* [Data]
Content starts
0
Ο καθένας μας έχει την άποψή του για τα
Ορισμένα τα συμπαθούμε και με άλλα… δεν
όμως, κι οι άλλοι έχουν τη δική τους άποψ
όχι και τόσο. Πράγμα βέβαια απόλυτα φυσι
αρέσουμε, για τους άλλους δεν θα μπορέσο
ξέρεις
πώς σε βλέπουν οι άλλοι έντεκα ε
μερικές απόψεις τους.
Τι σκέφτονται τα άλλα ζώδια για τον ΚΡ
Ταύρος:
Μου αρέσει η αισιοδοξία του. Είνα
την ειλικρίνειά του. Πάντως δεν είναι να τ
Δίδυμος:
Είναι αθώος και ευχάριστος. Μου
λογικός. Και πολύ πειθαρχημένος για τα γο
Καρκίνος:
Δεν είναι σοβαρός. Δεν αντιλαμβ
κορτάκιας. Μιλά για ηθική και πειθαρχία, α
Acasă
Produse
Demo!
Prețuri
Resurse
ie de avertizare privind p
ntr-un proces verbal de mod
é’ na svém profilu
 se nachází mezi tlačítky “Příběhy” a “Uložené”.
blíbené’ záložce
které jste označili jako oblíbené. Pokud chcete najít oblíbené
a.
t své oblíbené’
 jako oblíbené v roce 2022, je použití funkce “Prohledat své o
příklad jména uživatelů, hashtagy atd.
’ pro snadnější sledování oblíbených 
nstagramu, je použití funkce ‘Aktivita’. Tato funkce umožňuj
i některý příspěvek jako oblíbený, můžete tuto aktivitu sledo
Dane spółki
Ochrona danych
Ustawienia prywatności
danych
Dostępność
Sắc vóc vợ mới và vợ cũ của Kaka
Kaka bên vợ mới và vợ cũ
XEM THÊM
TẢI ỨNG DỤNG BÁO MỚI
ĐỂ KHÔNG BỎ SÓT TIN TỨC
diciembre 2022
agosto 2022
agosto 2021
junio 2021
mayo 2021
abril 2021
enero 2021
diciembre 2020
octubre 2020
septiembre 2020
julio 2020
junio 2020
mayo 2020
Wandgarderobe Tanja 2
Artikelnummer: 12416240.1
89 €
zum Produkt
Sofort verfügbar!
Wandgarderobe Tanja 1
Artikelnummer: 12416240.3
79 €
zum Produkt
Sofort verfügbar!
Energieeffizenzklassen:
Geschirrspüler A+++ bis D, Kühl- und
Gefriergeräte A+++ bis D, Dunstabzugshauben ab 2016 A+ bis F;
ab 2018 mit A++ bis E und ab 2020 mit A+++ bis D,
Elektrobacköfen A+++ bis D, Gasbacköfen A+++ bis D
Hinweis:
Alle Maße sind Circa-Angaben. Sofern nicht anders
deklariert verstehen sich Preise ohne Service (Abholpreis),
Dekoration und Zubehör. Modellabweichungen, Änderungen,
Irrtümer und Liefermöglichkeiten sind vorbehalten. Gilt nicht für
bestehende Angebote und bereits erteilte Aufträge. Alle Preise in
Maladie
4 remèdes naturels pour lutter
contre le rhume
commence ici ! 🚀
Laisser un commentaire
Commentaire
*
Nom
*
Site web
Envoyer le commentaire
Content ends
* [Task to complete]
Your job is to write out the data exactly as it stands.

* [Result]
0
Ο καθένας μας έχει την άποψή του για τα
Ορισμένα τα συμπαθούμε και με άλλα… δεν
όμως, κι οι άλλοι έχουν τη δική τους άποψ
όχι και τόσο. Πράγμα βέβαια απόλυτα φυσι
αρέσουμε, για τους άλλους δεν θα μπορέσο
ξέρεις
πώς σε βλέπουν οι άλλοι έντεκα ε
μερικές απόψεις τους.
Τι σκέφτονται τα άλλα ζώδια για τον ΚΡ
Ταύρος:
Μου αρέσει η αισιοδοξία του. Είνα
την ειλικρίνειά του. Πάντως δεν είναι να τ
Δίδυμος:
Είναι αθώος και ευχάριστος. Μου
λογικός. Και πολύ πειθαρχημένος για τα γο
Καρκίνος:
Δεν είναι σοβαρός. Δεν αντιλαμβ
κορτάκιας. Μιλά για ηθική και πειθαρχία, α
Acasă
Produse
Demo!
Prețuri
Resurse
ie de avertizare privind p
ntr-un proces verbal de mod
é’ na svém profilu
 se nachází mezi tlačítky “Příběhy” a “Uložené”.
blíbené’ záložce
které jste označili jako oblíbené. Pokud chcete najít oblíbené
a.
t své oblíbené’
 jako oblíbené v roce 2022, je použití funkce “Prohledat své o
příklad jména uživatelů, hashtagy atd.
’ pro snadnější sledování oblíbených 
nstagramu, je použití funkce ‘Aktivita’. Tato funkce umožňuj
i některý příspěvek jako oblíbený, můžete tuto aktivitu sledo
Dane spółki
Ochrona danych
Ustawienia prywatności
danych
Dostępność
Sắc vóc vợ mới và vợ cũ của Kaka
Kaka bên vợ mới và vợ cũ
XEM THÊM
TẢI ỨNG DỤNG BÁO MỚI
ĐỂ KHÔNG BỎ SÓT TIN TỨC
diciembre 2022
agosto 2022
agosto 2021
junio 2021
mayo 2021
abril 2021
enero 2021
diciembre 2020
octubre 2020
septiembre 2020
julio 2020
junio 2020
mayo 2020
Wandgarderobe Tanja 2
Artikelnummer: 12416240.1
89 €
zum Produkt
Sofort verfügbar!
Wandgarderobe Tanja 1
Artikelnummer: 12416240.3
79 €
zum Produkt
Sofort verfügbar!
Energieeffizenzklassen:
Geschirrspüler A+++ bis D, Kühl- und
Gefriergeräte A+++ bis D, Dunstabzugshauben ab 2016 A+ bis F;
ab 2018 mit A++ bis E und ab 2020 mit A+++ bis D,
Elektrobacköfen A+++ bis D, Gasbacköfen A+++ bis D
Hinweis:
Alle Maße sind Circa-Angaben. Sofern nicht anders
deklariert verstehen sich Preise ohne Service (Abholpreis),
Dekoration und Zubehör. Modellabweichungen, Änderungen,
Irrtümer und Liefermöglichkeiten sind vorbehalten. Gilt nicht für
bestehende Angebote und bereits erteilte Aufträge. Alle Preise in
Maladie
4 remèdes naturels pour lutter
contre le rhume
commence ici ! 🚀
Laisser un commentaire
Commentaire
*
Nom
*
Site web
Envoyer le commentaire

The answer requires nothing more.